Ее губы медленно раздвинулись в улыбке. Я попал в интуитивную точку.
– Он знает чертополохи, – проговорила она. – Ему нравятся чертополохи.
Мы разыскали чертополохи в лесу, надели перчатки и пересадили их, по одному у каждого цветного ствола. Случайно или намеренно наши пальцы несколько раз соприкоснулись – приятное ощущение даже через перчатки. Романтика вырастает из мелочей, как когда летучие мыши чирикают «Здесь». Вот только я ее не интересовал. Муж у нее был фертильный, и она вроде была с ним счастлива.
– Растения действуют медленно, – сказала она. – Ответ мы можем получить через несколько дней или даже недель.
– Я умею ждать, – бросил я.
Может, она еще передумает.
Вечером я поставил у чертополохов надежные загородки и устроил игры для самых младших ребятишек. «Все бегут к оранжевому! Сьерра, найди фиолетовый! Какого цвета небо? Где этот цвет?» Я надеялся, что бамбук за этим наблюдает.
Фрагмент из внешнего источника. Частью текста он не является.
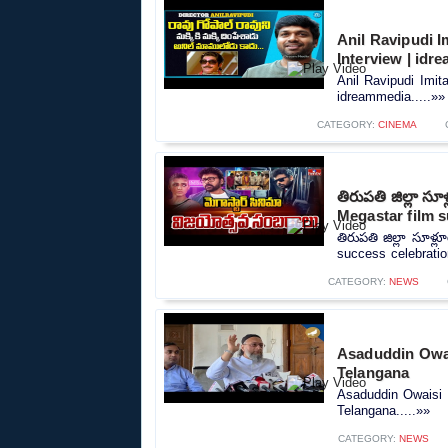
Anil Ravipudi I
Interview | idr
Anil Ravipudi Imit
idreammedia.....»»
CATEGORY:
CINEMA
తిరుపతి జిల్లా స
Megastar film s
తిరుపతి జిల్లా సూళ్
success celebratio
CATEGORY:
NEWS
Asaduddin Owai
Telangana
Asaduddin Owaisi 
Telangana.....»»
CATEGORY:
NEWS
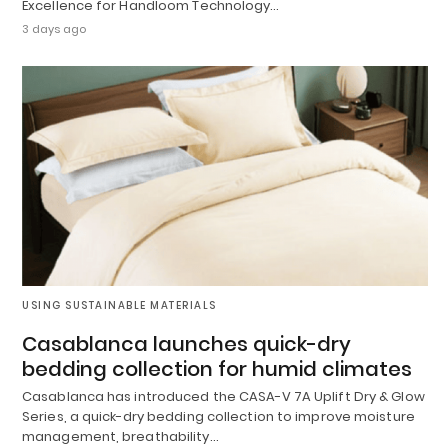
Excellence for Handloom Technology…
3 days ago
USING SUSTAINABLE MATERIALS
Casablanca launches quick-dry
bedding collection for humid climates
Casablanca has introduced the CASA-V 7A Uplift Dry & Glow
Series, a quick-dry bedding collection to improve moisture
management, breathability…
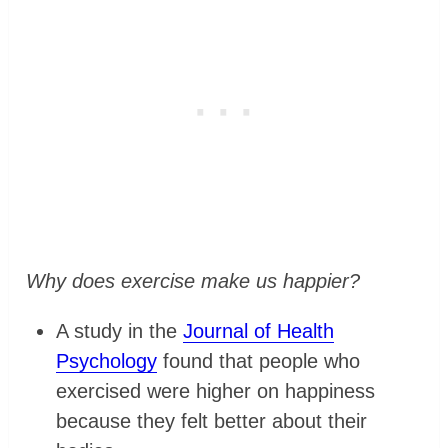
Why does exercise make us happier?
A study in the
Journal of Health
Psychology
found that people who
exercised were higher on happiness
because they felt better about their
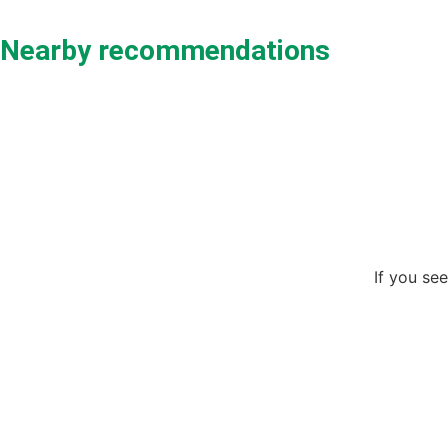
Nearby recommendations
If you see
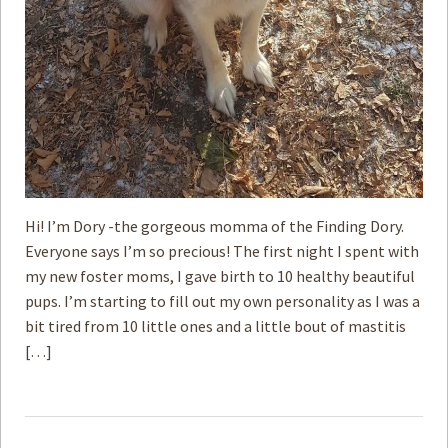
Hi! I’m Dory -the gorgeous momma of the Finding Dory.
Everyone says I’m so precious! The first night I spent with
my new foster moms, I gave birth to 10 healthy beautiful
pups. I’m starting to fill out my own personality as I was a
bit tired from 10 little ones and a little bout of mastitis
[…]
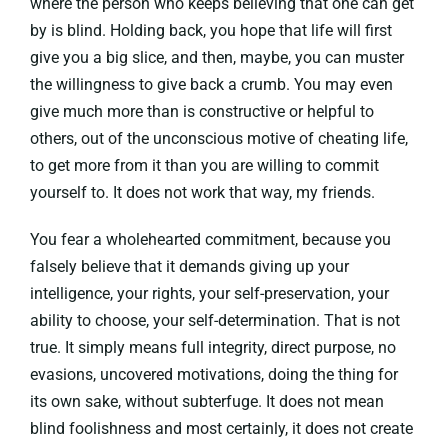
where the person who keeps believing that one can get
by is blind. Holding back, you hope that life will first
give you a big slice, and then, maybe, you can muster
the willingness to give back a crumb. You may even
give much more than is constructive or helpful to
others, out of the unconscious motive of cheating life,
to get more from it than you are willing to commit
yourself to. It does not work that way, my friends.
You fear a wholehearted commitment, because you
falsely believe that it demands giving up your
intelligence, your rights, your self-preservation, your
ability to choose, your self-determination. That is not
true. It simply means full integrity, direct purpose, no
evasions, uncovered motivations, doing the thing for
its own sake, without subterfuge. It does not mean
blind foolishness and most certainly, it does not create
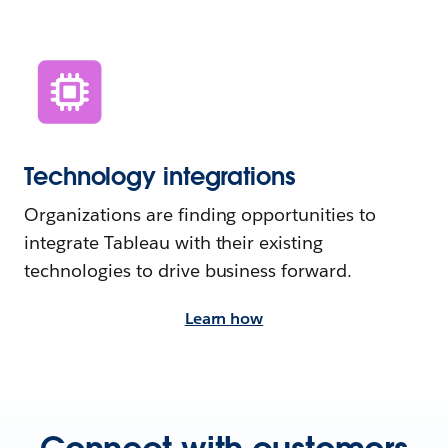
Technology integrations
Organizations are finding opportunities to
integrate Tableau with their existing
technologies to drive business forward.
Learn how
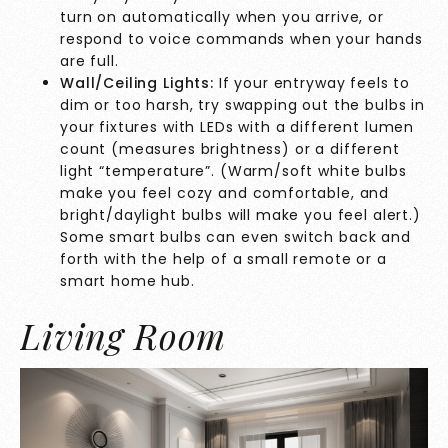
turn on automatically when you arrive, or
respond to voice commands when your hands
are full.
Wall/Ceiling Lights:
If your entryway feels to
dim or too harsh, try swapping out the bulbs in
your fixtures with LEDs with a different lumen
count (measures brightness) or a different
light “temperature”. (Warm/soft white bulbs
make you feel cozy and comfortable, and
bright/daylight bulbs will make you feel alert.)
Some smart bulbs can even switch back and
forth with the help of a small remote or a
smart home hub.
Living Room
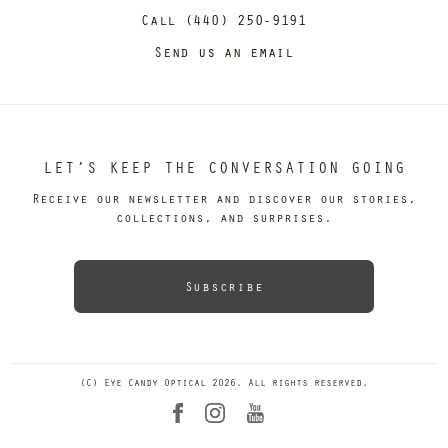
Call (440) 250-9191
Send us an email
LET’S KEEP THE CONVERSATION GOING
Receive our newsletter and discover our stories,
collections, and surprises.
Subscribe
(C) Eye Candy Optical 2026. All rights reserved.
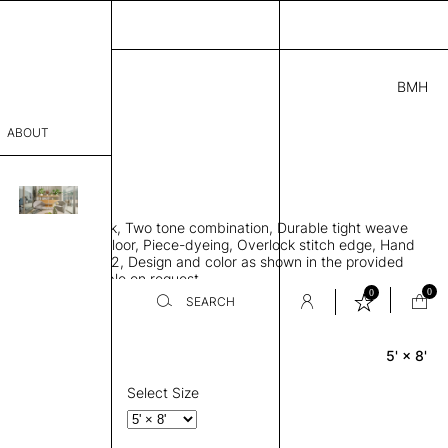
BMH
.00
ABOUT
0C71414618 B
L
THK 0.29"
sophy
 rug, Bamboo silk, Two tone combination, Durable tight weave
Process
 to lay flat to the floor, Piece-dyeing, Overlock stitch edge, Hand
Weight 2,500 gr/m2, Design and color as shown in the provided
er
tom sizes available on request
0
0
SEARCH
5' × 8'
Rectangle
sentative
room
Select Size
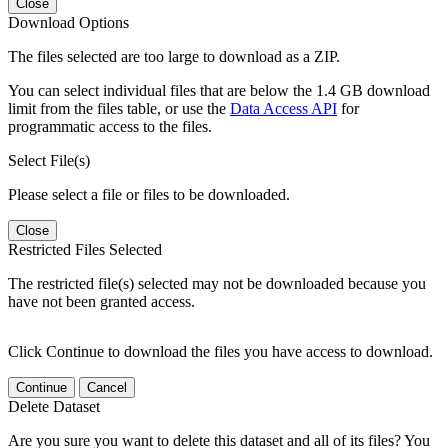
Close
Download Options
The files selected are too large to download as a ZIP.
You can select individual files that are below the 1.4 GB download
limit from the files table, or use the
Data Access API
for
programmatic access to the files.
Select File(s)
Please select a file or files to be downloaded.
Close
Restricted Files Selected
The restricted file(s) selected may not be downloaded because you
have not been granted access.
Click Continue to download the files you have access to download.
Continue
Cancel
Delete Dataset
Are you sure you want to delete this dataset and all of its files? You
Когда дети отправились спать, я собрал ветки каждого цвета в пышный букет (надо надеяться, бамбук не обидится) и принес его Индире. Она тихо меня поблагодарила. Волосы ей надо было бы расчесать. В доме у них было как всегда чисто, но это, наверное, постарались друзья и соседи, заходившие помочь. Бек сидел рядом с ней, вырезая ложку. Он еще раньше пригласил меня заходить и веселиться – и по его приглашению я все понял, еще не войдя к ним.
– Как сегодня Снежка? – спросил я с улыбкой.
– Нормально. Наверное. Трудно сказать. Она не такая, как другие малыши.
– Все малыши разные, вот чем они мне нравятся. Как ты?
– Хорошо. Немного устала.
Ей было нехорошо, это было видно с первого взгляда.
– Бамбук видела?
Не видела, конечно. Бек сказал мне, что она отказалась выходить из дома, даже на ужин, так что я с охотой его описал, сообщив о своем новом задании и о детях и чертополохах. Мы с Беком шутили и каламбурили (ей каламбуры всегда нравились, и чем глупее, тем лучше). Она улыбнулась, но смеха мы от нее так и не добились. Снежка заплакала.